On Aug 26, 2009, at 1:17 AM, Monteiro Jean-Louis wrote:

The JAR specification isn't clear and AFAIK does not define if the main class must use "." instead of "/".

But, since jdk 5, Classloader seems to explicitly check if the name contains a "/". Here is an interesting link http://bugs.sun.com/bugdatabase/view_bug.do?bug_id=4986512

Even if it's definitely an error from the jar provider, you are sometimes required to use old jars (< jdk 5) with this kind of format.

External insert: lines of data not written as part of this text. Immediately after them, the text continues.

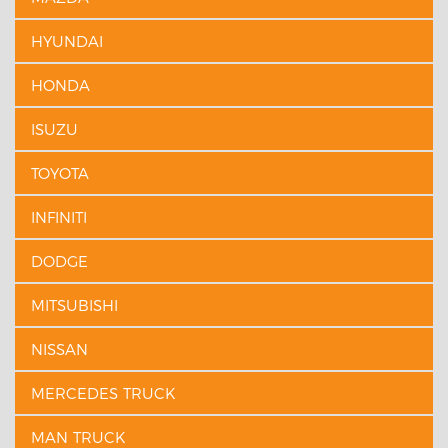
HYUNDAI
HONDA
ISUZU
TOYOTA
INFINITI
DODGE
MITSUBISHI
NISSAN
MERCEDES TRUCK
MAN TRUCK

Since last release (3.1.1) David has changed app client deployment rules and OpenEJB doesn't fail anymore if a NoClassDefFoundError occurs without an application-client.xml descriptor.

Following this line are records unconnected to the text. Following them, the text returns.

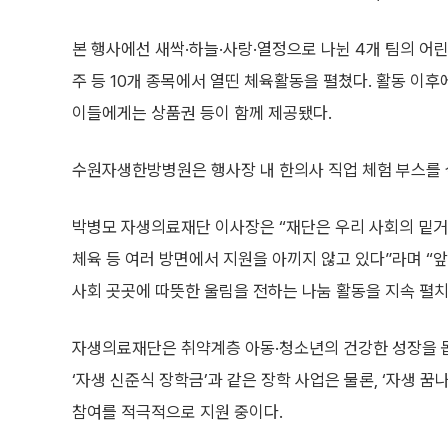
본 행사에선 새싹·하늘·사랑·열정으로 나뉜 4개 팀의 어린이
주 등 10개 종목에서 열띤 체육활동을 펼쳤다. 활동 이
이들에게는 상품권 등이 함께 제공됐다.
수원자생한방병원은 행사장 내 한의사 직업 체험 부스를 
박병모 자생의료재단 이사장은 “재단은 우리 사회의 밑거
체육 등 여러 방면에서 지원을 아끼지 않고 있다”라며 “
사회 곳곳에 따뜻한 울림을 전하는 나눔 활동을 지속 펼치
자생의료재단은 취약계층 아동·청소년의 건강한 성장을 돕
‘자생 신준식 장학금’과 같은 장학 사업은 물론, ‘자생 꿈
참여를 적극적으로 지원 중이다.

May be we can provide a warn if an app client module contains a bad Main-Class format and try to replace "/" by "."

We should definitely do a "/" to "." conversion before trying the class name if it this is the case -- we probably can do that the first time around as slashes aren't legal class names anyway.

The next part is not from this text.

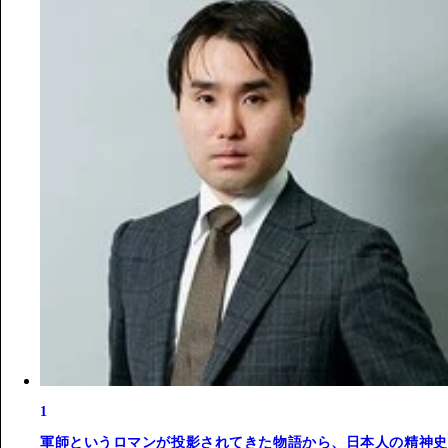
1
軍師というロマンが投影されてきた物語から、日本人の精神史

I forget how the warning logic goes for bad app client classes. I think the logic is that an error or validation failure is issued for a bad Main-Class if you have a META-INF/application-client.xml file as then we know for sure your jar is an app client. If it doesn't have a META-INF/application-client.xml then we log on debug if we can't load the Main-Class. Should be that if it isn't -- seems like a nice middle ground anyway.